Wanaloka.com – Polusi udara menjadi masalah lingkungan yang berdampak pada kesehatan manusia. Sejumlah penyakit respirasi yang diakibatkan polusi udara dengan prevalensi tinggi. Berdasarkan data Global Burden Diseases 2019 Diseases and Injuries Collaborators terdapat lima penyakit respirasi penyebab kematian tertinggi di dunia, yakni penyakit paru obstruktif kronis (PPOK), pneumonia, kanker paru, tuberkulosis, dan asma.
Dari data tersebut menunjukkan PPOK memiliki jumlah 209 kejadian dengan 3,2 juta kematian, Pneumonia 6.300 kejadian dengan 2,6 juta kematian, kanker paru 29 kejadian dengan 1,8 juta kematian, tuberkulosis 109 kejadian dengan 1,2 juta kematian, dan asma 477 kejadian dengan 455 ribu kematian.
Khusus di Indonesia dari 10 penyakit dengan kasus terbanyak 4 di antaranya merupakan penyakit respirasi, antara lain PPOK 145 kejadian dengan 78,3 ribu kematian, kanker paru 18 kejadian dengan 28,6 ribu kematian, pneumonia 5.900 kejadian dengan 52,5 ribu kematian, dan asma 504 kejadian dengan 27,6 ribu kematian.
Baca Juga: Gempadewa: Indonesia Tak Butuh Pemimpin yang Terapkan Konsinyasi
Faktor risiko polusi udara terhadap penyakit respirasi ini pun cukup tinggi. PPOK memiliki risiko 36,6 persen, pneumonia 32 persn, asma 27,95 persen, kanker paru 12,5 persen, dan tuberkulosis 12,2 persen.

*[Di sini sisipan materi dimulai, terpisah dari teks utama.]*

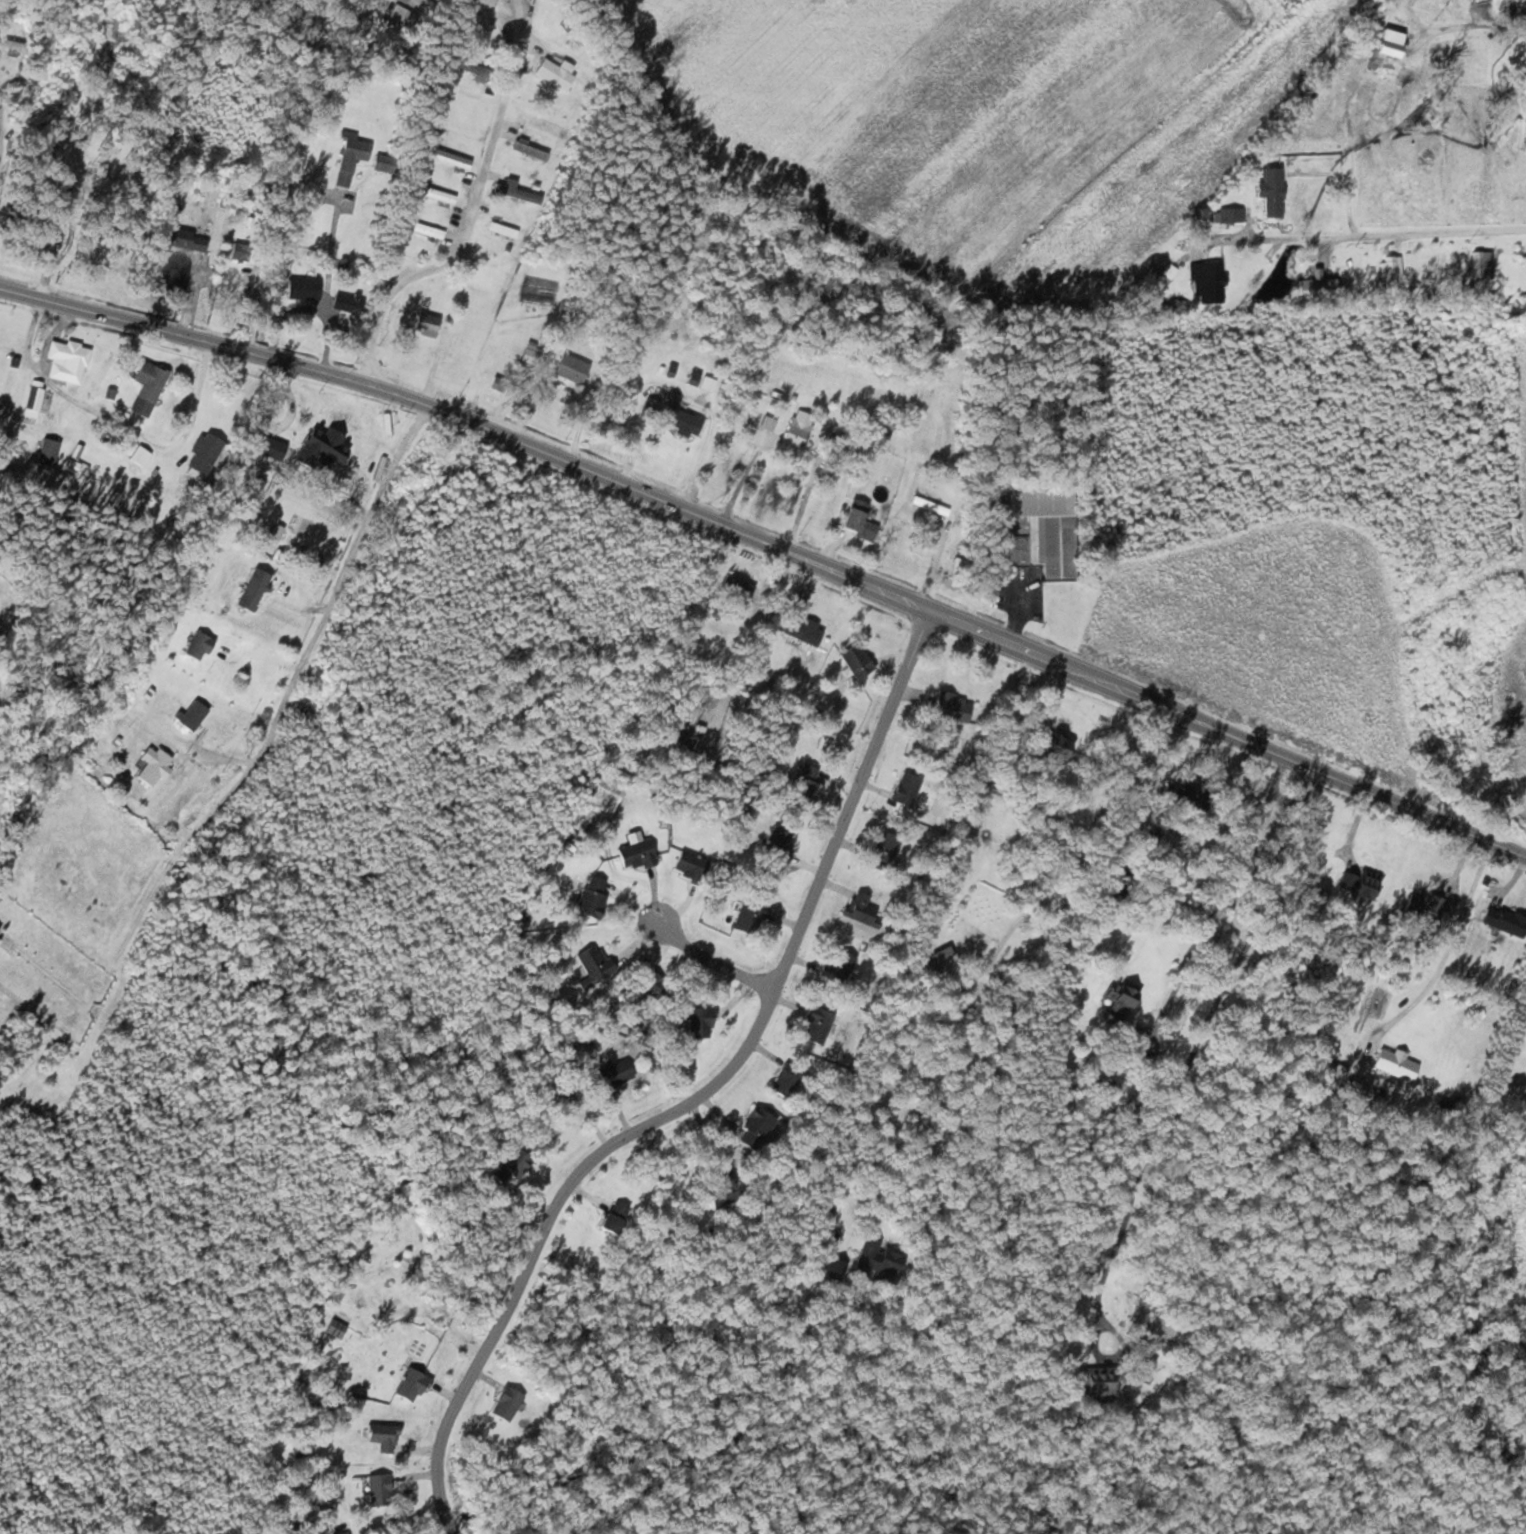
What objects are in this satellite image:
building: (485, 2)
building: (80, 10)
building: (72, 34)
building: (11, 44)
building: (1387, 47)
road: (5, 58)
building: (476, 71)
building: (556, 73)
building: (136, 77)
building: (53, 97)
building: (529, 150)
building: (350, 157)
building: (450, 158)
building: (383, 162)
building: (110, 177)
building: (515, 191)
building: (1271, 192)
building: (437, 193)
road: (472, 209)
building: (1230, 215)
building: (502, 229)
building: (428, 230)
road: (1372, 232)
building: (185, 239)
building: (1482, 268)
building: (1390, 272)
building: (1207, 281)
building: (303, 287)
building: (1317, 289)
building: (347, 302)
building: (794, 319)
building: (67, 362)
building: (568, 367)
building: (694, 377)
building: (707, 383)
building: (146, 389)
building: (32, 405)
building: (650, 407)
building: (337, 421)
building: (681, 421)
building: (796, 432)
building: (268, 447)
building: (46, 453)
building: (138, 455)
building: (100, 460)
building: (857, 519)
building: (1038, 530)
road: (772, 539)
building: (252, 588)
building: (730, 588)
building: (802, 629)
building: (197, 645)
building: (856, 659)
building: (952, 706)
building: (192, 714)
road: (279, 719)
building: (1050, 742)
building: (152, 764)
building: (805, 784)
building: (905, 788)
building: (1184, 796)
building: (777, 843)
building: (884, 849)
building: (636, 854)
building: (690, 865)
building: (1359, 883)
building: (593, 897)
building: (1422, 906)
building: (862, 910)
building: (749, 914)
building: (1504, 920)
building: (10, 943)
road: (713, 958)
building: (593, 965)
building: (839, 967)
building: (654, 985)
building: (1117, 1003)
building: (700, 1021)
building: (816, 1025)
building: (1396, 1063)
building: (614, 1073)
building: (789, 1082)
road: (699, 1096)
building: (507, 1166)
building: (721, 1193)
building: (612, 1217)
building: (877, 1262)
building: (1097, 1381)
building: (410, 1384)
building: (505, 1402)
building: (382, 1436)
building: (378, 1487)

Bahkan penyakit respirasi juga memberikan tekanan pada anggaran BPJS untuk menanggung biaya pengobatan penyakit akibat polusi udara. Berdasarkan data BPJS Kesehatan, selama periode 2018-2022, anggaran yang ditanggung untuk penyakit respirasi mencapai angka yang signifikan dan cenderung meningkat tiap tahun. Pneumonia menelan biaya sebesar Rp8,7 triliun, tuberkulosis Rp5,2 triliun, PPOK Rp1,8 triliun, asma Rp1,4 triliun, dan kanker paru Rp766 miliar.
Menteri Kesehatan Budi Gunadi Sadikin mengatakan pemerintah terus mendorong upaya promotif preventif untuk mencegah masyarakat mengalami dampak dari polusi udara. Ada empat faktor risiko penyakit paru, meliputi polusi udara, riwayat merokok, infeksi berulang dan genetik. Sedangkan faktr risiko polusi udara menyumbang 15-30 persen.
Baca Juga: Mitigasi Konflik dengan Gajah, dari Konvensional hingga Teknologi
“Upaya-upaya dilakukan dengan melibatkan lintas sektor, karena ini permasalahan lingkungan dan kita ada di dalamnya. Jadi harus diatasi bersama,” kata Budi.
Ia berharap anak anak generasi masa depan tetap dapat menghirup udara segar dan sehat. Mereka juga dapat tumbuh dan berkembang secara optimal.